In fact, our work goes even further — it reveals a way to effectively inhibit oncogenic ERK signaling regardless of the KRAS mutant context. Please have a look 👉 (opens in a new window)https://doi.org/10.1016/j.celrep.2024.114710.
Figure 4: Cell line specific models predict the mechanism of drug resistance to RAF inhibitor.
Adapted from Sevrin et al., Cell Reports (2024), DOI: 10.1016/j.celrep.2024.114710.
This study demonstrates that computational models individualized to specific cell lines are useful and powerful tools to identify mechanisms of drug resistance and strategies to overcome it.
Coming back to the question in the title, my passion for systems biology has brought me this far. Looking ahead, I hope to continue this journey—ultimately toward building a digital twin for designing personalized therapies.
References:
- Kholodenko, B. N., Demin, O. V, Moehren, G. & Hoek, J. B. Quantification of short term signaling by the epidermal growth factor receptor. Journal of Biological Chemistry 274, 30169–30181 (1999).
- Nakakuki, T. et al.

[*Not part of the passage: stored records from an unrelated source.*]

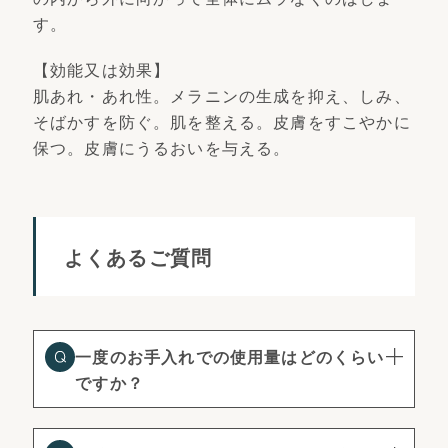
す。
【効能又は効果】
肌あれ・あれ性。メラニンの生成を抑え、しみ、
そばかすを防ぐ。肌を整える。皮膚をすこやかに
保つ。皮膚にうるおいを与える。
よくあるご質問
一度のお手入れでの使用量はどのくらい
ですか？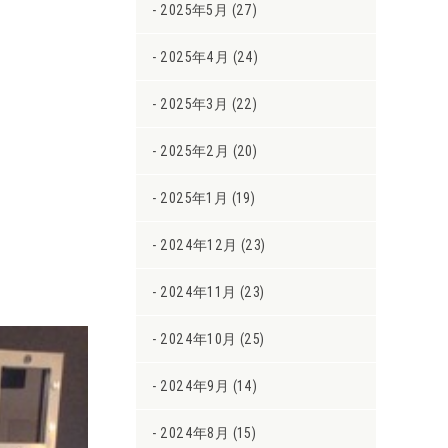
2025年5月 (27)
2025年4月 (24)
2025年3月 (22)
2025年2月 (20)
2025年1月 (19)
2024年12月 (23)
2024年11月 (23)
2024年10月 (25)
2024年9月 (14)
2024年8月 (15)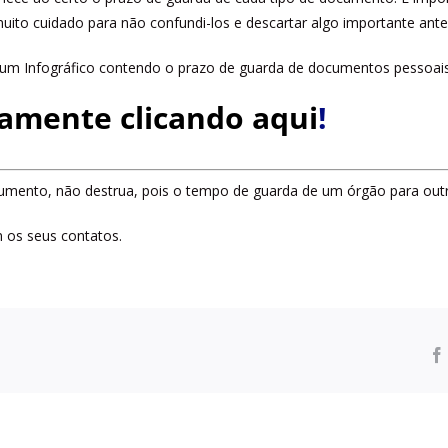
ito cuidado para não confundi-los e descartar algo importante antes
m Infográfico contendo o prazo de guarda de documentos pessoais, p
tamente clicando aqui
!
umento, não destrua, pois o tempo de guarda de um órgão para outr
 os seus contatos.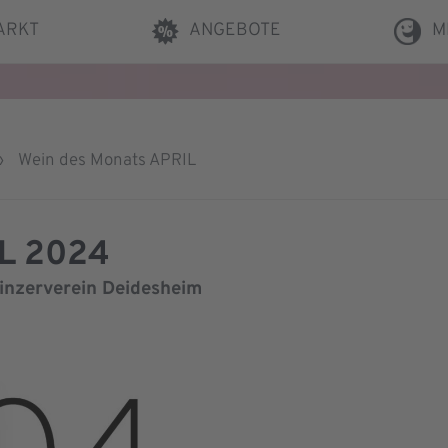
ARKT
ANGEBOTE
M
›
Wein des Monats APRIL
IL 2024
Winzerverein Deidesheim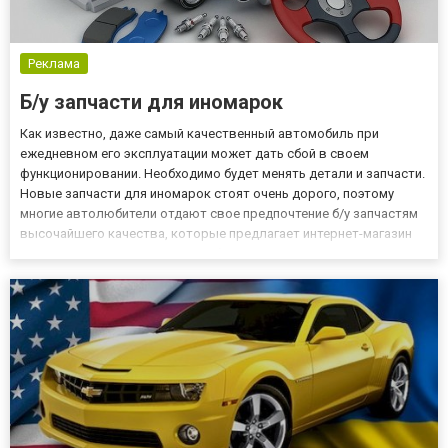
Реклама
Б/у запчасти для иномарок
Как известно, даже самый качественный автомобиль при
ежедневном его эксплуатации может дать сбой в своем
функционировании. Необходимо будет менять детали и запчасти.
Новые запчасти для иномарок стоят очень дорого, поэтому
многие автолюбители отдают свое предпочтение б/у запчастям
высочайшего качества, которые предлагает интернет-магазин
ЕвроМоторс. Сегодня авторазборка ЕвроМоторс предлагает
купить б/у детали по доступным ценам. На авторазбор
принимаются м...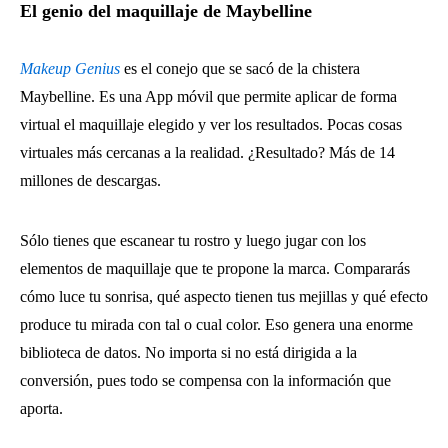
El genio del maquillaje de Maybelline
Makeup Genius
es el conejo que se sacó de la chistera
Maybelline. Es una App móvil que permite aplicar de forma
virtual el maquillaje elegido y ver los resultados. Pocas cosas
virtuales más cercanas a la realidad. ¿Resultado? Más de 14
millones de descargas.
Sólo tienes que escanear tu rostro y luego jugar con los
elementos de maquillaje que te propone la marca. Compararás
cómo luce tu sonrisa, qué aspecto tienen tus mejillas y qué efecto
produce tu mirada con tal o cual color. Eso genera una enorme
biblioteca de datos. No importa si no está dirigida a la
conversión, pues todo se compensa con la información que
aporta.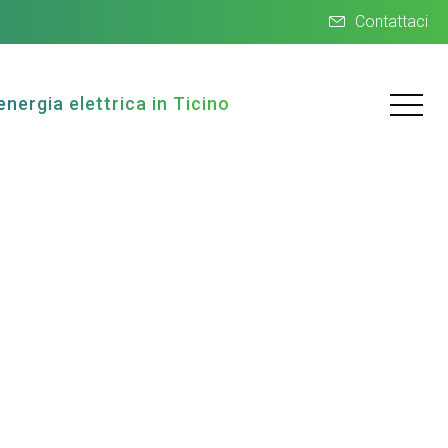
Contattaci
energia elettrica in Ticino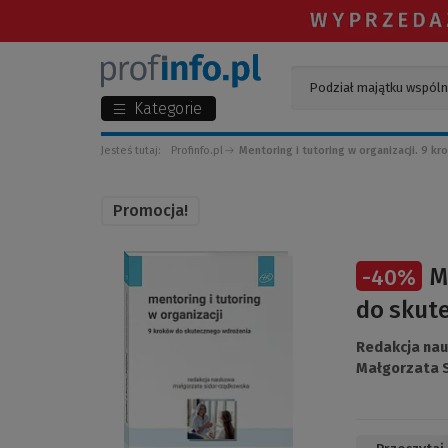
Kategorie
Jesteś tutaj:
Profinfo.pl
Mentoring i tutoring w organizacji. 9 
Promocja!
(Link
M
-
40
%
do
innej
do skut
strony)
Redakcja na
Małgorzata 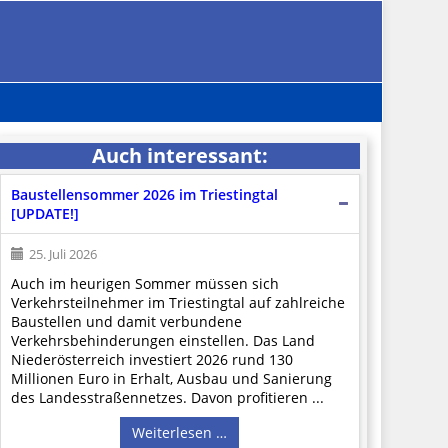
Auch interessant:
Baustellensommer 2026 im Triestingtal
[UPDATE!]
25. Juli 2026
Auch im heurigen Sommer müssen sich
Verkehrsteilnehmer im Triestingtal auf zahlreiche
Baustellen und damit verbundene
Verkehrsbehinderungen einstellen. Das Land
Niederösterreich investiert 2026 rund 130
Millionen Euro in Erhalt, Ausbau und Sanierung
des Landesstraßennetzes. Davon profitieren ...
Weiterlesen …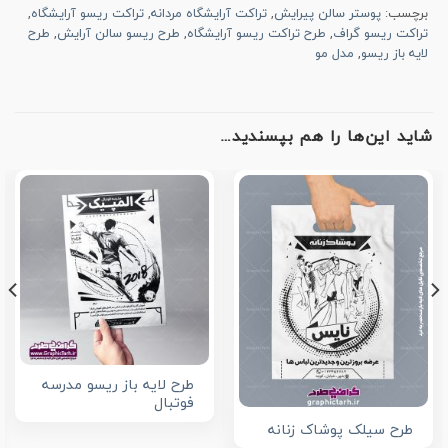
برچسب:
پوستر سالن پیرایش
,
تراکت آرایشگاه مردانه
,
تراکت ریسو آرایشگاه
,
تراکت ریسو گراف
,
طرح تراکت ریسو آرایشگاه
,
طرح ریسو سالن آرایش
,
طرح
لایه باز ریسو
,
مدل مو
شاید این‌ها را هم بپسندید…
طرح لایه باز ریسو مدرسه
فوتبال
طرح سیلک پوشاک زنانه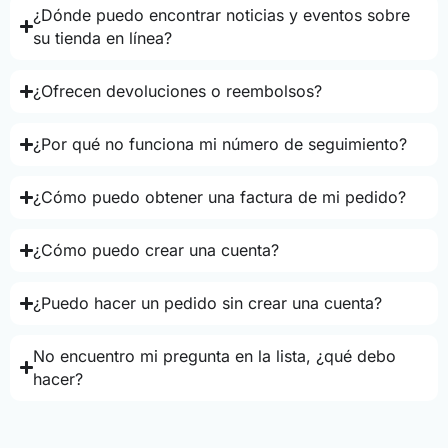
¿Dónde puedo encontrar noticias y eventos sobre
su tienda en línea?
¿Ofrecen devoluciones o reembolsos?
¿Por qué no funciona mi número de seguimiento?
¿Cómo puedo obtener una factura de mi pedido?
¿Cómo puedo crear una cuenta?
¿Puedo hacer un pedido sin crear una cuenta?
No encuentro mi pregunta en la lista, ¿qué debo
hacer?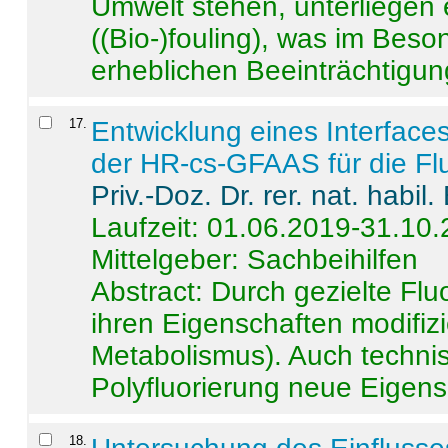
Umwelt stehen, unterliege
((Bio-)fouling), was im Beson
erheblichen Beeinträchtigung
17
.
Entwicklung eines Interface
der HR-cs-GFAAS für die Flu
Priv.-Doz. Dr. rer. nat. habi
Laufzeit: 01.06.2019-31.10
Mittelgeber: Sachbeihilfen
Abstract:
Durch gezielte Flu
ihren Eigenschaften modifizi
Metabolismus). Auch techni
Polyfluorierung neue Eigensc
18
.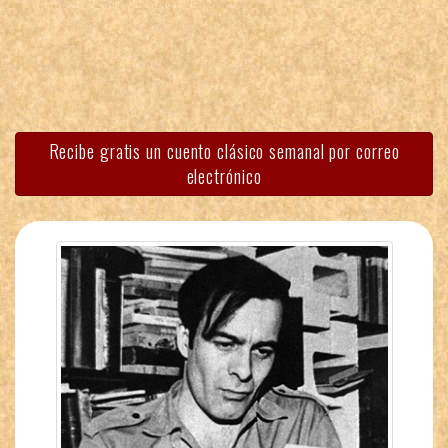
Recibe gratis un cuento clásico semanal por correo
electrónico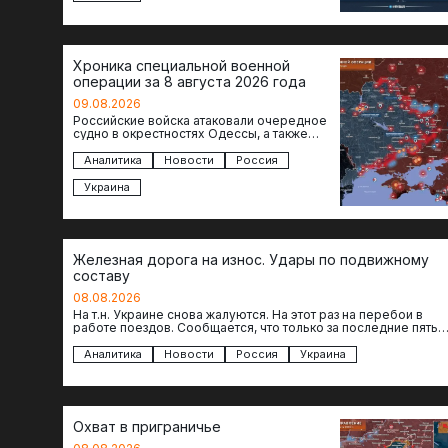
Хроника специальной военной
операции за 8 августа 2026 года
09.08.2026
Российские войска атаковали очередное
судно в окрестностях Одессы, а также
поразили склады в Харьковской, Киевской
и Черниговской областях. В Сумской…
Аналитика
Новости
Россия
Украина
Железная дорога на износ. Удары по подвижному
составу
08.08.2026
На т.н. Украине снова жалуются. На этот раз на перебои в
работе поездов. Сообщается, что только за последние пять
дней…
Аналитика
Новости
Россия
Украина
Охват в приграничье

Ligand-specific c-Fos expression emerges from the spatiotemporal control of ErbB network dynamics. Cell 141, 884–896 (2010).
- Imoto, H., Yamashiro, S. & Okada, M. A text-based computational framework for patient -specific modeling for classification of cancers. iScience 25, 103944 (2022).
- Kholodenko, B. N. Drug Resistance Resulting from Kinase Dimerization Is Rationalized by Thermodynamic Factors Describing Allosteric Inhibitor Effects. Cell Rep 12, 1939–1949 (2015).
- Sevrin, T. et al. Cell-specific models reveal conformation-specific RAF inhibitor combinations that synergistically inhibit ERK signaling in pancreatic cancer cells. Cell Rep 43, (2024).